There's a line people in the field repeat: you can take the man out of intelligence, but you can't take intelligence out of the man. I used to think it was a cliché. Now I know it's just true.
It isn't a job you do and then stop. It's a mindset you spend years building — first you're obsessed with it, then you read everything you can get your hands on, learning the craft from the handful of people good enough, and disciplined enough, to publish it. Once it's in, it doesn't leave.
There's a lot about that work I won't get into here. But the part that followed me everywhere is simple: you stop trusting data.
Doubt as a default
The core of the job is doubting every single piece of information that crosses your desk. Is it real? Is it current? Who does it serve? And the one that matters most: does it actually change anything, or does it just feel like it does?
You learn that because in that world, being wrong about a signal isn't a missed quarter. It can be someone's life. That stake never fully leaves you — it rewires your sense of proportion. To this day, when someone tells me a deal is "urgent," I have a small internal laugh I keep to myself. Not because I don't take it seriously; I do. But I've held urgent in my hands, and a slipping close date isn't it. The training makes you take the step back, always, before you react.
That step back is the whole edge. Most of go-to-market is people reacting at full speed to data they never questioned.
Why, what, and where
I was also a journalist and an investigator, so I've lived in two obsessions, and GTM is a third.
Journalism is obsessed with why. Why did this happen, who benefits, what's underneath it — you dig backwards until it makes sense. It's relentless, and it keeps you honest about your sources.

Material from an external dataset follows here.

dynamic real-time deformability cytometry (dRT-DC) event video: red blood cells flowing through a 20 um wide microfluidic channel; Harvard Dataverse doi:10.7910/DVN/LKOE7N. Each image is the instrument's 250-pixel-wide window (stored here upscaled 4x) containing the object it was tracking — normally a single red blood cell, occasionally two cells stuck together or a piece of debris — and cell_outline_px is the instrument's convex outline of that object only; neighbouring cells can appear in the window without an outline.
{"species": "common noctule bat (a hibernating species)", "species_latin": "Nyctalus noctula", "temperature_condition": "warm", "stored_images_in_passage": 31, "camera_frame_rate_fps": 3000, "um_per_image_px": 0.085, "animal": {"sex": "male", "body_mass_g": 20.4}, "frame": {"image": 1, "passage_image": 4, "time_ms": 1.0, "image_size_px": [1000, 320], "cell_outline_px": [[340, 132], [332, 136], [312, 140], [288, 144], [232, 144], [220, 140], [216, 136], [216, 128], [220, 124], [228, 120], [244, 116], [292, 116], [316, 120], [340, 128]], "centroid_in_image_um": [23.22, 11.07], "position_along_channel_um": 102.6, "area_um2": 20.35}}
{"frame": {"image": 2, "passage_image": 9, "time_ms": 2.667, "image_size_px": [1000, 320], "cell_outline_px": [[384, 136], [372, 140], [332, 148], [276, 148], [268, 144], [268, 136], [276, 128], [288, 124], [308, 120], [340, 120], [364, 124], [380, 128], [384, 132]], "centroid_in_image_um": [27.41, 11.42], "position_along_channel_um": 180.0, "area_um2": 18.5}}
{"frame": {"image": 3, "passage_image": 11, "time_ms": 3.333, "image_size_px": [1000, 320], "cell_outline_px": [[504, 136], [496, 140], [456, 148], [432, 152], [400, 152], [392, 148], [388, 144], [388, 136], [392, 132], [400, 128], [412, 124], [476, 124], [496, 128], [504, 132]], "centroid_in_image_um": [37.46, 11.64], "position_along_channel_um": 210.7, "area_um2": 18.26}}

Intelligence is obsessed with what — specifically, what's coming. The point isn't to explain an event after it lands; it's to see it forming and act before it does. The best outcome in intelligence is the thing that doesn't happen because someone caught it early. Anticipation, not autopsy.
Go-to-market is obsessed with where and how. You already know the buyers exist. The whole problem is finding them, and reaching them, before anyone else does.
I run all three now. GTM is where I hunt. Intelligence is the anticipation underneath it — catching the account while the signal is still forming, not after they've bought from someone else. And journalism is the why that stops me trusting a number just because it's sitting on a dashboard.
MICE, for buyers
Intelligence has an old framework for why a human source cooperates: MICE — Money, Ideology, Coercion, Ego. Textbook stuff. What surprised me is how cleanly it maps onto why a buyer engages.
Money. The offer, the incentive, the commercial case. Real, but the weakest lever on its own.
Ideology. Alignment — with where the business is going, with how they already see the world. People move when your thing fits the story they're already telling themselves.
Coercion. Doesn't apply. And shouldn't. The second a buyer feels pressured, you've lost — that's the line where it stops being intelligence and becomes spam. Cross it off.
Ego. The strongest one, and the hardest to do well. You make the person the hero of the decision: the win, the credit, the impact on their team, the quiet promotion that comes from being the one who found you. The whole reframe is this — they aren't doing you a favour by replying. You're doing them one. Land that without ever saying it out loud, and you barely have to sell.
Three of the four travel intact. The one you drop — coercion — is exactly what separates a good operator from a desperate one.
The discipline never leaves
That's the honest version. Not tradecraft, not war stories — a mindset that doesn't switch off. Doubt the data. Watch for what's forming. Make the other person the hero. Take the step back before you react.
Same mind, different target. I just point it at revenue now — and these days, nobody's life depends on me reading the signal right. Most days, that's a relief.